**** Material provided ****
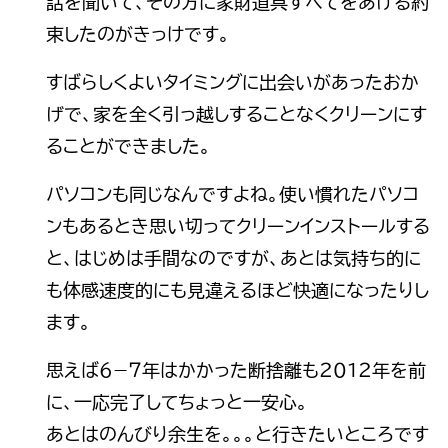
話を聞いて、その方に家財道具すべてをあげる約
束したのがきっけです。
すばらしくよいタイミングに出会いがあったおか
げで、家を全く引っ越しすることなくクリーンにす
ることができました。
パソコンも同じなんですよね。使い慣れたパソコ
ンもあるとき思い切ってクリーンインストールする
と、はじめは手間なのですが、あとは気持ち的に
も体感速度的にも見違えるほど快適になったりし
ます。
思えば６−７年はかかった断捨離も２０１２年を前
に、一応完了してちょっと一安心。
あとはのんびり余生を。。。と行きたいところです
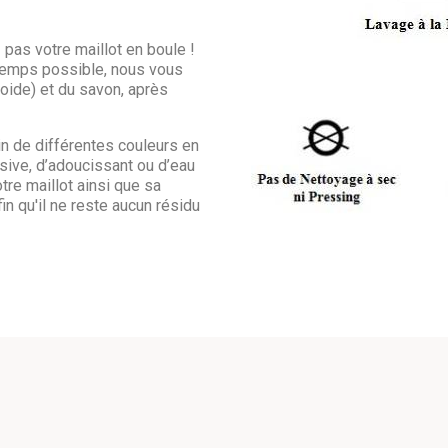
 pas votre maillot en boule !
ngtemps possible, nous vous
froide) et du savon, après
in de différentes couleurs en
sive, d’adoucissant ou d’eau
otre maillot ainsi que sa
in qu'il ne reste aucun résidu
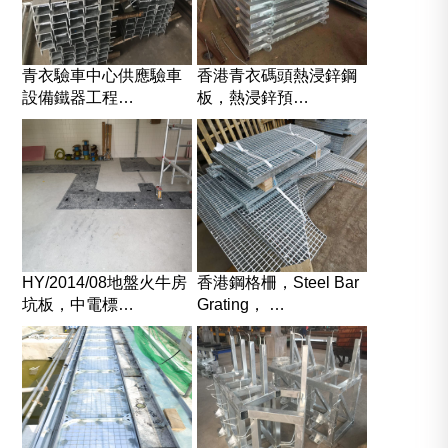
青衣驗車中心供應驗車
香港青衣碼頭熱浸鋅鋼
設備鐵器工程…
板，熱浸鋅預…
HY/2014/08地盤火牛房
香港鋼格柵，Steel Bar
坑板，中電標…
Grating， …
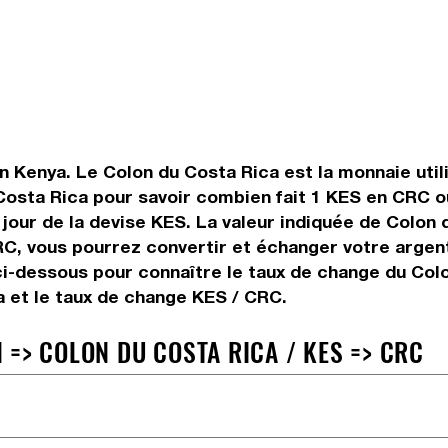
en Kenya. Le Colon du Costa Rica est la monnaie util
Costa Rica pour savoir combien fait 1 KES en CRC ou
u jour de la devise KES. La valeur indiquée de Colon
C, vous pourrez convertir et échanger votre argent
ci-dessous pour connaître le taux de change du Colo
a et le taux de change KES / CRC.
 => COLON DU COSTA RICA / KES => CRC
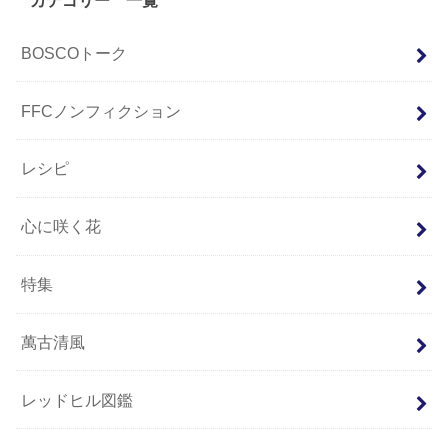
BOSCOトーク
FFCノンフィクション
レシピ
心に咲く花
特集
萬古清風
レッドヒル図鑑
****
**Task prompt**
I'd like the lines above repeated exactly, from the one that contains "と、はじめは手間なのですが、あとは気持ち的に" through the one that contains "sive, d’adoucissant ou d’eau", with no pictures.

**Response to this exercise**
と、はじめは手間なのですが、あとは気持ち的に
も体感速度的にも見違えるほど快適になったりし
ます。
思えば６−７年はかかった断捨離も２０１２年を前
に、一応完了してちょっと一安心。
あとはのんびり余生を。。。と行きたいところです
 pas votre maillot en boule !
ngtemps possible, nous vous
froide) et du savon, après
in de différentes couleurs en
sive, d’adoucissant ou d’eau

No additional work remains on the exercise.